**** Document text ****

Hi, everyone:
We have been experiencing poor indexing performance on an Elastiscsearch cluster deployed with Kubernetes. The Kubernetes cluster consists on 4 nodes (dedicated machines running Ubuntu) with 32Gb of RAM and 4c/8t. We deploy 4 Elasticsearch nodes one on each of the Kubernetes nodes.
When performing some benchmarks using Filebeat, we achieved almost twice the indexing speed using only one Elasticsearch node deployed with Docker alone than when using the 4 node Elasticsearch cluster deployed with Kubernetes. That pointed our suspicious to Kubernetes.
After conducting several tests we found out the root cause of the problem. Somehow when Kubernetes launches the Elasticsearch pods it must be setting some JVM/Docker parameters that causes the java function runtime.availableProcessors() to report 1 instead of 8.

**** Listed records ****

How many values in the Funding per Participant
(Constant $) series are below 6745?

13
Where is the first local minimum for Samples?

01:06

****
**** Listed records ****

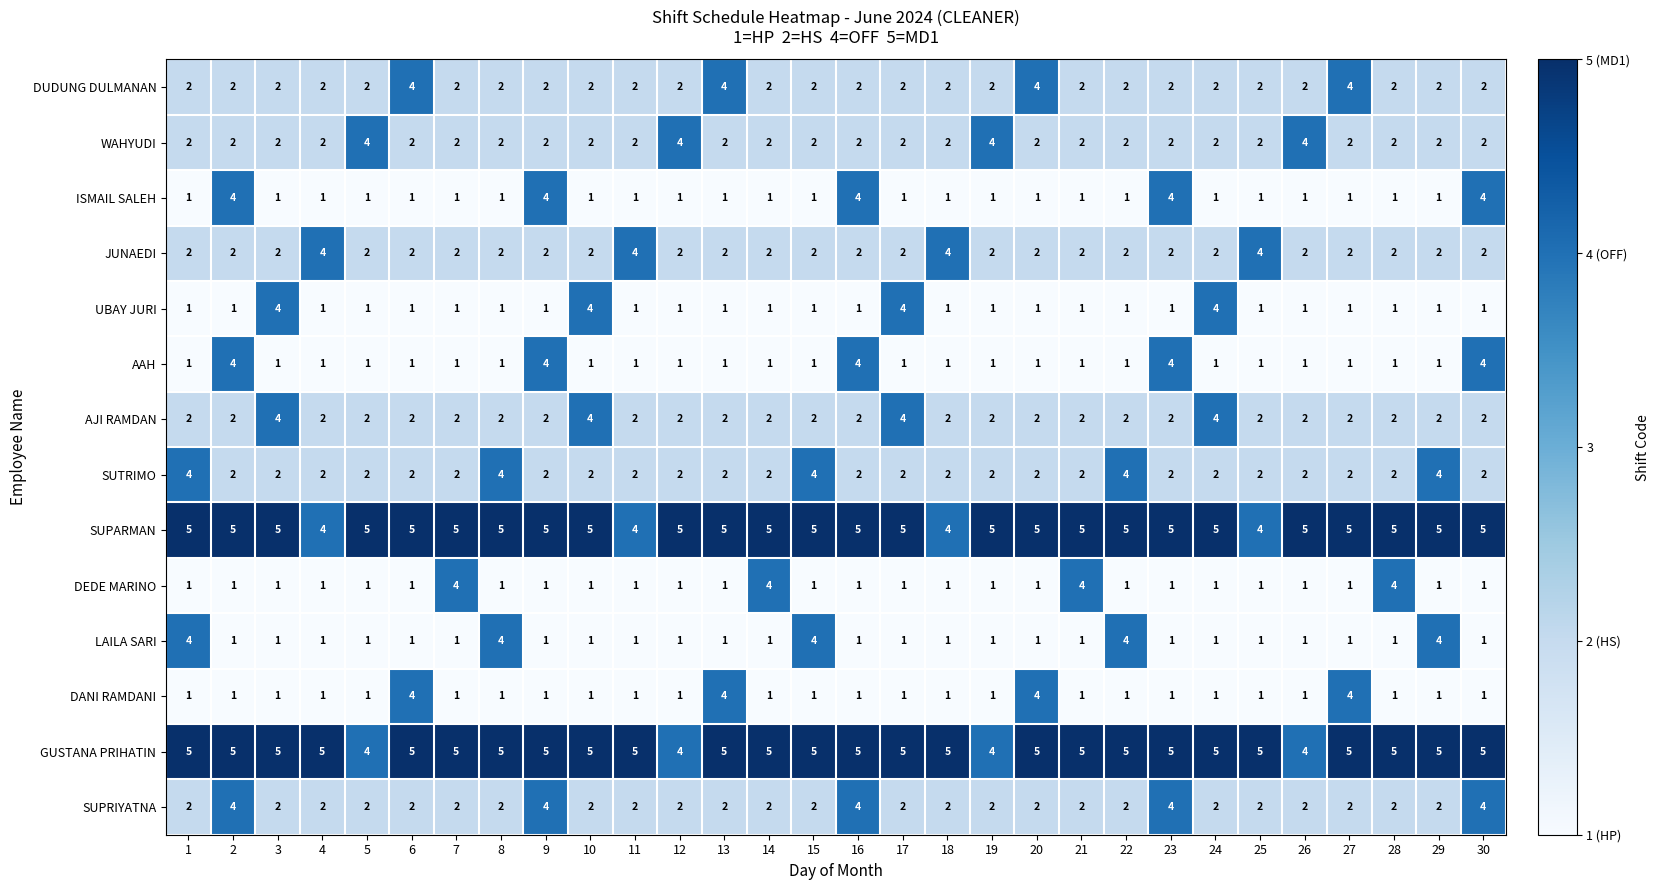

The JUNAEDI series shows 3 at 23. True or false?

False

****

**The problem**. Can you pick up the forum post about slow Elasticsearch indexing under Kubernetes and continue it from its last sentence?

**Answer area**.
Due to this fact, when querying the Elasticsearch cluster stats (_cluster/stats) it reported only 1 available and 1 allocated processor:
{
[...]
"os" : {
"available_processors" : 1,
"allocated_processors" : 1
}
[...]
}
Since Elasticsearch uses available_processors to allocate the number of threads for the internal thread pools (_nodes/thread_pool) the pools were configured with only one thread, which caused the poor indexing performance.
We managed to partially workaround this by setting a limit of 6 processors to each of the Elasticsearch nodes in the Kubernetes deployment. When the limit is stablished, both available_processors and allocated_processors are set to 6.
We would like to know if there is any way to configure Elasticsearch (elasticsearch.yml or java_opts) without setting a limit on Kubernetes.
Is it possible ?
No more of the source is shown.